When I ride around the county where I live and work I see the geographical landmarks, buildings, houses, roads. But I, and many people in my business, also see a very different county, like two different maps of the same area laid one upon the other. One world is physical; the other is a world of grief, of memory and emotion, a world of despair, a world of dreams long dead. As I drive around I remember a suicide here, a murder there, a fatal traffic accident somewhere else. So much mayhem. Children and elderly citizens neglected, spouses abusing each other and their children, leaving many with wounds that will heal and others that will fester for a lifetime. A world full of random acts of violence and senseless acts of destruction.
I was at a scene once where a man shot his wife in the head while she was on the telephone with 911 and while two of their children looked on. He then turned the gun on himself and compounded the injury to the children by also committing suicide in front of them. One of the young brothers who witnessed the incident said that the battery (the shell casing) from his Daddy’s gun had hit him.
It’s enough to test your faith.
The world used to seem out of control. Many times I thought I wanted no part of any God who would let this continue. How could a God who is omniscient and omnipotent not intervene? The only conclusion I could reach was that God did not exist. I believed (and was naïve enough to believe that it was an original concept) that we created God in our own image, as a sort of consolation prize. Given the choice between an eternity in heaven or an eternal dirt nap, many opt for the clouds and harps.

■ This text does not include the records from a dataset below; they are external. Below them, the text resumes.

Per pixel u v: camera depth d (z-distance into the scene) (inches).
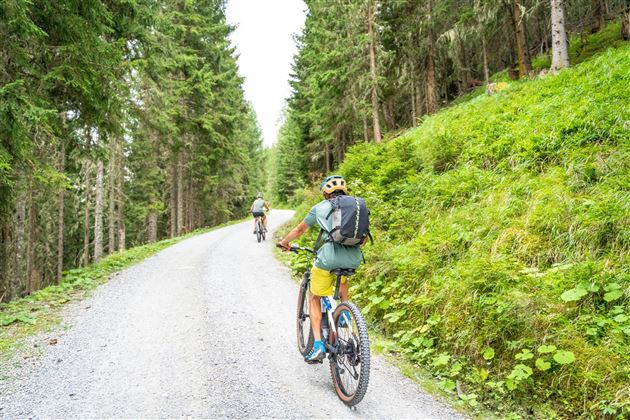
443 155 367.2
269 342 200.4
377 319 235.3
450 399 151.7
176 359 179.6
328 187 158.9
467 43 834.8
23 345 196.4
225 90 1004.6
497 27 749.9
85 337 207.0
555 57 478.0
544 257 201.9
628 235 182.2
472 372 166.4
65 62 309.7
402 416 137.9
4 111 252.1
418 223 305.1
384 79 773.3
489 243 227.5
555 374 146.3
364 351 133.8
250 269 383.2
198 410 138.0
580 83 358.3
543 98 375.9
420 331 197.3
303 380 162.4
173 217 1103.6
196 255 478.9
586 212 208.7
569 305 166.2
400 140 434.6
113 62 343.6
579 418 133.3
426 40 826.8
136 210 975.6
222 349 191.0
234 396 148.0
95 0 319.9
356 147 520.1
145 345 195.9
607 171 231.9
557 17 476.1
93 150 436.5
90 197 911.7
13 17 249.6
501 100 448.1
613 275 168.9
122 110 410.0
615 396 129.5
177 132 823.7
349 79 832.3
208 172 1078.4
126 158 918.4
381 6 805.2
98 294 295.3
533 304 167.2
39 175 332.2
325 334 159.9
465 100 796.6
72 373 166.1
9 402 143.1
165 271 380.2
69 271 365.4
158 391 151.3
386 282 254.5
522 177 268.4
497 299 177.6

That was of course my own arrogance, my wanting to set myself up as God so that I would have a reason to not follow the rules, to justify my bitterness, to blame the evil in the world on the creator. It took a long time to reconcile God as I now understand Him with the hands-off god I once imagined
I finally realized I was the problem. Blaming God was the easy part. Being part of the solution was hard. Perhaps I was the one who was wrong. Perhaps there are immutable truths and eternal sources of consolation. Perhaps I had to conform. Perhaps I had to realize that I could not come up with all the answers. Perhaps in all the chaos I could be calm and quit being mad. Perhaps in God there is deliverance and redemption.
So when I am confronted with an act of barbarity I still feel the pain, I still mourn for the victim but I no longer blame God. I see Him in the healing, in the ability to recover from loss, the ability to hope when everything is hopeless. I still have the map in my head but now I see acts of grace in a world of wonder, a world full of dreams yet to be lived.
It has been a long, strange trip but for probably the first time in my life I do not feel alone. Not the everyday riding in the car by myself kind of alone, but the cold cosmic aloneness. God is here if I just open my eyes and shut my mouth.